> Provided data
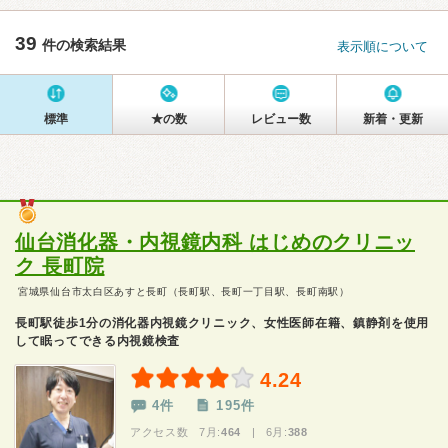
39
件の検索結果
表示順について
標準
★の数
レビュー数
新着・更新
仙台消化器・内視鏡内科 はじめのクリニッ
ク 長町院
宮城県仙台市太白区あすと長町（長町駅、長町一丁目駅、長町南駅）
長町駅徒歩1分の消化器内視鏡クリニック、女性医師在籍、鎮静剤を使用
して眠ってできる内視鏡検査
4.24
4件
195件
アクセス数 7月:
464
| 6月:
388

...

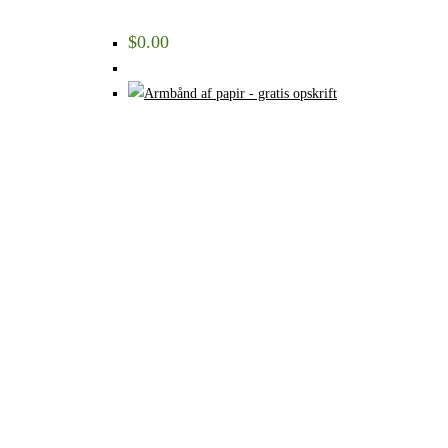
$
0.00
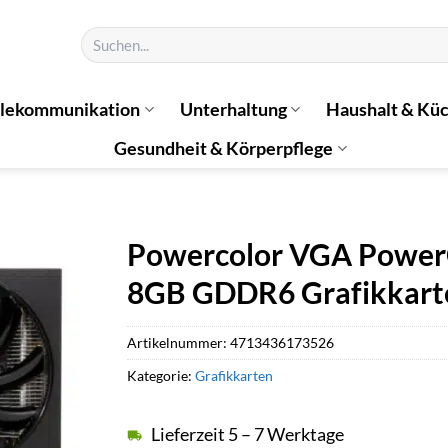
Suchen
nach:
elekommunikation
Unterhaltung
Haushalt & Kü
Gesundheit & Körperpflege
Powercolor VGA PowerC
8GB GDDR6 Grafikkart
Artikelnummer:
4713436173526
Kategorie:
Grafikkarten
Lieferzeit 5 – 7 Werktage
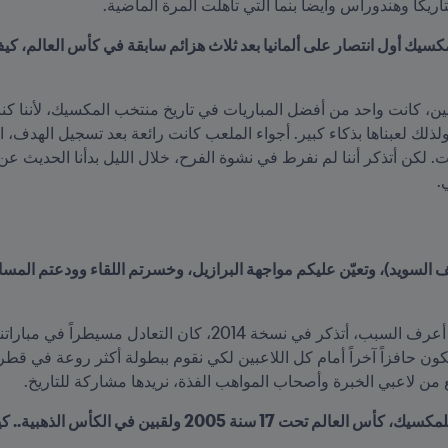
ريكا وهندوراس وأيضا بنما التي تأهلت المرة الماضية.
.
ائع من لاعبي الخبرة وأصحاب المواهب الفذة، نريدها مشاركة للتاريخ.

> Problem to work on
What you return must match the lines above from the one with "Unterhaltung" through the one with "ائع من لاعبي" exactly, with both ends included and the pictures excluded.

> Answer for this exercise
Unterhaltung
Haushalt & Kü
Gesundheit & Körperpflege
Powercolor VGA PowerC
8GB GDDR6 Grafikkart
Artikelnummer:
4713436173526
Kategorie:
Grafikkarten
Lieferzeit 5 – 7 Werktage
ريكا وهندوراس وأيضا بنما التي تأهلت المرة الماضية.
.
ائع من لاعبي الخبرة وأصحاب المواهب الفذة، نريدها مشاركة للتاريخ.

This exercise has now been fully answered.